● **DIRECTIONS FOR THIS TASK**: Transcribe word for word the section of the passage on desert growth and homeownership that begins with the words containing "Those figures seem" and ends with "Pima County alone.".

● **SELECTED PASSAGE**:
════════

Those figures seem quaint by comparison to the more than three million people living in the Salt River valley today. Down south, Pima County's visionary Sonoran Desert Conservation Plan tries to control metropolitan Tucson's growth by tying it to the endangered wings of the cactus ferruginous pygmy owl. Meanwhile, bulldozers chew up thirteen acres of desert a day in eastern Pima County alone.
Half a century ago, in contrast, a home-hungry nation hailed developers as industrial pioneers. In 1940, only 41 percent of non-farm Americans owned their own homes. That was the same rate of homeownership Herbert Hoover decried when he launched a national crusade to modernize the construction industry in 1921. Henry Ford had democratized automobile ownership through the techniques of mass production. Hoover wanted the "backward" and "inefficient" building trades to do the same. "To own one's home is a physical expression of individualism, of enterprise, of independence, and of freedom of spirit," the buttoned-down engineer turned secretary of commerce rhapsodized. "This aspiration penetrates the heart of our national well-being. It makes for happier married life, it makes for better children, it makes for confidence and security, it makes for courage to meet the battle of life, it makes for better citizenship. There can be no fear for democracy or self-government or for liberty or freedom from home owners no matter how humble they may be" (quoted in Rome 2001:24).

════════

Stored data entries
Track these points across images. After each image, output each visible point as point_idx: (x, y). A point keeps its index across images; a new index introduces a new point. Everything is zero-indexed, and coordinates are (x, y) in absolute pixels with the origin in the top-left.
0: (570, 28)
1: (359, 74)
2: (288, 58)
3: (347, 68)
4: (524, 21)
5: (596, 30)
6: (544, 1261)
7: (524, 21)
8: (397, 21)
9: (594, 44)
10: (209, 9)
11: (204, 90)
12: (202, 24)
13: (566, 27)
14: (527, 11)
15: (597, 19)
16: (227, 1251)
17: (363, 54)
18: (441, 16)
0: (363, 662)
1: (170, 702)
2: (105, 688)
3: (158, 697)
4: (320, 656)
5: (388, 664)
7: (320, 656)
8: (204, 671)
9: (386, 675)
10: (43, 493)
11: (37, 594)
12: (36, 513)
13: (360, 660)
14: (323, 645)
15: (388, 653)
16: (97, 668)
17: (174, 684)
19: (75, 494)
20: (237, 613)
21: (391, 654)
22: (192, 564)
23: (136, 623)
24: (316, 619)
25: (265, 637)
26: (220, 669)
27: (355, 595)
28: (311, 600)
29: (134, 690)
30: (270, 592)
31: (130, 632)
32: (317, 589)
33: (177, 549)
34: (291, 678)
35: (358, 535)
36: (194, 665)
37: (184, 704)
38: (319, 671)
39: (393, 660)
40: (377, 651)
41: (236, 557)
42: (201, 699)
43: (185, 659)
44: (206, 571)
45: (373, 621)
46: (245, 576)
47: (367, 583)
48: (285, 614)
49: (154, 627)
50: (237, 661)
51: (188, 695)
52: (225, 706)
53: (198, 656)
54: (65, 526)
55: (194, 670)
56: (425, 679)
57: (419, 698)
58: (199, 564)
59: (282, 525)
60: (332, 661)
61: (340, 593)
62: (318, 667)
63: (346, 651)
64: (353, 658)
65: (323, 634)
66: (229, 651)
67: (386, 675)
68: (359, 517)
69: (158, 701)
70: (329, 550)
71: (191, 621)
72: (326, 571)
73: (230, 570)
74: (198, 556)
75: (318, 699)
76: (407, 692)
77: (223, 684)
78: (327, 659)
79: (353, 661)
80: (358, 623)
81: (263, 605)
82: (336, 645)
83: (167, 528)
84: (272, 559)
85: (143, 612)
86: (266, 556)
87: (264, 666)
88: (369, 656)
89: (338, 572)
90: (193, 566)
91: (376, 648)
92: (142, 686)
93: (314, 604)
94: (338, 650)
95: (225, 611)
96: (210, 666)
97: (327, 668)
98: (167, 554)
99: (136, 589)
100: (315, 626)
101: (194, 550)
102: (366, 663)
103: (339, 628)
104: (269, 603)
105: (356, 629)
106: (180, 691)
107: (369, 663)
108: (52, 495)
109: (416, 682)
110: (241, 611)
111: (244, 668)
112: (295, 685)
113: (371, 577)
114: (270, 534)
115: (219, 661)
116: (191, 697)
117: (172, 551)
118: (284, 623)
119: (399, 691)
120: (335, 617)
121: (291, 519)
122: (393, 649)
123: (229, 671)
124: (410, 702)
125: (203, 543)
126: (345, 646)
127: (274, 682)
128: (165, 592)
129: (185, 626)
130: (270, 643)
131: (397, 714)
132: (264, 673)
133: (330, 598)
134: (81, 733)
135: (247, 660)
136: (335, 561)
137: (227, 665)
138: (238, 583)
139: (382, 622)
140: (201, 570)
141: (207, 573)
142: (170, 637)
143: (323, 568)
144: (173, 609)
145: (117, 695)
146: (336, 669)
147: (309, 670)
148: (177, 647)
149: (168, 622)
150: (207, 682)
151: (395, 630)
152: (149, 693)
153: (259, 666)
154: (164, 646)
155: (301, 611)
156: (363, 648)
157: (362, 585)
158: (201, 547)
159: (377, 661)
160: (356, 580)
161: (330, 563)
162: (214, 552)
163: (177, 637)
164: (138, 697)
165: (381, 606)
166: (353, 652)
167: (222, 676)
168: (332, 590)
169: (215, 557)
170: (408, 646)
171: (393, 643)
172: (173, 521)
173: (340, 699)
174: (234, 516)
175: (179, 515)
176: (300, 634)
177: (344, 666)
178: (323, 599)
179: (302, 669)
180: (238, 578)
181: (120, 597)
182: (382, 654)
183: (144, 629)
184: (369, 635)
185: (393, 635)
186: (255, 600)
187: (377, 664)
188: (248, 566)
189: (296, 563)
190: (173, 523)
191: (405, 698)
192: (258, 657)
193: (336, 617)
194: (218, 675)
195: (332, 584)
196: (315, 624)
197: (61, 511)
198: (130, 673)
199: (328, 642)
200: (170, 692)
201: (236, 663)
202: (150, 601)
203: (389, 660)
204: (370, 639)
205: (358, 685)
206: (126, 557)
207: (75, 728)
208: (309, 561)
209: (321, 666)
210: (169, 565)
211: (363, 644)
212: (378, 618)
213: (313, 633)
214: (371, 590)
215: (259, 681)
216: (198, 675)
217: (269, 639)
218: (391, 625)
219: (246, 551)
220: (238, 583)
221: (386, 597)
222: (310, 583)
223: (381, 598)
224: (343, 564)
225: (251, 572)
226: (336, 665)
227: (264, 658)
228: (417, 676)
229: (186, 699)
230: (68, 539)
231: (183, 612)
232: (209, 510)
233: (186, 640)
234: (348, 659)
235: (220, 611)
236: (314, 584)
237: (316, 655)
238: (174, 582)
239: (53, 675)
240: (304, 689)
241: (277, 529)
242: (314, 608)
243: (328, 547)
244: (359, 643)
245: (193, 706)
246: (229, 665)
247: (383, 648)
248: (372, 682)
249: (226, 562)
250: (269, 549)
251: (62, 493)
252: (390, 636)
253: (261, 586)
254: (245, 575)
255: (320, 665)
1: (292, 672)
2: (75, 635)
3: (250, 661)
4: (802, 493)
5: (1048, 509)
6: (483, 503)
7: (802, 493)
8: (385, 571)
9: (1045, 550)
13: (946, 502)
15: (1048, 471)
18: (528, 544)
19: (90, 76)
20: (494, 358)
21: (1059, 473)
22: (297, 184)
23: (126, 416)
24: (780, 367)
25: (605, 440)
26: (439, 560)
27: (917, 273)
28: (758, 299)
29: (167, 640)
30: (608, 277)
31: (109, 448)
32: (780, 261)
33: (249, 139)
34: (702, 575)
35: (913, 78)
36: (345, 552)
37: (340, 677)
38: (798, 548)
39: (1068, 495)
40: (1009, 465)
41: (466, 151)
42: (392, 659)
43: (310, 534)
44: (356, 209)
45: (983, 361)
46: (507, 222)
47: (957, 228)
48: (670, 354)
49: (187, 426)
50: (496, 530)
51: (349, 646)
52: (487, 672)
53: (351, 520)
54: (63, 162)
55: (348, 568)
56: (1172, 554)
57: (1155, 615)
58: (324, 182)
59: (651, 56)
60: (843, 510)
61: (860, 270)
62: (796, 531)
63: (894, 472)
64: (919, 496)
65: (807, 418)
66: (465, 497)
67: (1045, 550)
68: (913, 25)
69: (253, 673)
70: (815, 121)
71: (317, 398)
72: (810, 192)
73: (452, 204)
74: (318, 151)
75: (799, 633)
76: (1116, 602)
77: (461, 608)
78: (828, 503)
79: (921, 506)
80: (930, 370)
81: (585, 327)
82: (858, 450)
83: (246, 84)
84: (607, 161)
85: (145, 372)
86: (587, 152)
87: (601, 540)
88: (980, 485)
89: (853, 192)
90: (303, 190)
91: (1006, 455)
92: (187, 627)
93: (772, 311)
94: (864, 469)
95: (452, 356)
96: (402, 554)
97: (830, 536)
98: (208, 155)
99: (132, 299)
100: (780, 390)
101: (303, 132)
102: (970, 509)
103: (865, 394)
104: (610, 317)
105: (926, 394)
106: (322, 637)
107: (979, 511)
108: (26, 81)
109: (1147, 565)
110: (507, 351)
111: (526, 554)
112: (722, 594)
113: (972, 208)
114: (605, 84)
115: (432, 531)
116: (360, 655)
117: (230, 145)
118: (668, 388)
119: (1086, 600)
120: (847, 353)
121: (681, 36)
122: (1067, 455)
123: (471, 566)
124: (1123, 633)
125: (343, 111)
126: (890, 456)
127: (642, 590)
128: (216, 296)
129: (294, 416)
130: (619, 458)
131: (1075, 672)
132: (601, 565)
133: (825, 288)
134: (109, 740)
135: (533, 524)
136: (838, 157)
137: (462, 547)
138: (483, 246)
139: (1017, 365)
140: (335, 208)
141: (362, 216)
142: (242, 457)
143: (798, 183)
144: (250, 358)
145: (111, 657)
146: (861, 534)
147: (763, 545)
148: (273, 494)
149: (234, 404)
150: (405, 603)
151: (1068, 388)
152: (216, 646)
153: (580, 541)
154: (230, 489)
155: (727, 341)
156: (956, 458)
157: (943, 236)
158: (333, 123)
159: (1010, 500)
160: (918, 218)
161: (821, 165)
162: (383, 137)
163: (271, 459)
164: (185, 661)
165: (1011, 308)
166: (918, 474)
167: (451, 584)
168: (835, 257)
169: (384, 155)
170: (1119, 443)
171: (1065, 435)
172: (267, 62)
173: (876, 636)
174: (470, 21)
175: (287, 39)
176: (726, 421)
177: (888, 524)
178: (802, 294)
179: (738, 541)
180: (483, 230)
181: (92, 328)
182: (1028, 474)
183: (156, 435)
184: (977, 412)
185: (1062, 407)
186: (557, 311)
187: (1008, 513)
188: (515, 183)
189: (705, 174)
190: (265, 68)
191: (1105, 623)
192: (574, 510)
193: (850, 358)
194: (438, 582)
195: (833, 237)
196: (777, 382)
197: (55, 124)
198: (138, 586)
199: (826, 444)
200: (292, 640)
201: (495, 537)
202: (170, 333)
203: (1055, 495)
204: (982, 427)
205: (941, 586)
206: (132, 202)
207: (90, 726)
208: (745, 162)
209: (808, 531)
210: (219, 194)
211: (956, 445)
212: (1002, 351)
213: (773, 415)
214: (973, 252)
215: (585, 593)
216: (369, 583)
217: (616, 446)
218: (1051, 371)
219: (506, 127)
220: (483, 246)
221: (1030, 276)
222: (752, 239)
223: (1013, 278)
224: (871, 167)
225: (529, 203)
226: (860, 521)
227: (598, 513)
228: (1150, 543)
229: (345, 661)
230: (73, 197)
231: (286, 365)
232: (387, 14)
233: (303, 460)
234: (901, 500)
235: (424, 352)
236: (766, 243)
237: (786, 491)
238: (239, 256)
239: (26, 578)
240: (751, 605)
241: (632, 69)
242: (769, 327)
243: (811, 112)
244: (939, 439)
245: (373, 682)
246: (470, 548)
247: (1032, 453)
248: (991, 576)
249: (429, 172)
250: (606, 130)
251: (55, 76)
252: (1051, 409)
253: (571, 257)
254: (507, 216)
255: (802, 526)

════════

● **SOLUTION FOR THIS PROBLEM**:
Those figures seem quaint by comparison to the more than three million people living in the Salt River valley today. Down south, Pima County's visionary Sonoran Desert Conservation Plan tries to control metropolitan Tucson's growth by tying it to the endangered wings of the cactus ferruginous pygmy owl. Meanwhile, bulldozers chew up thirteen acres of desert a day in eastern Pima County alone.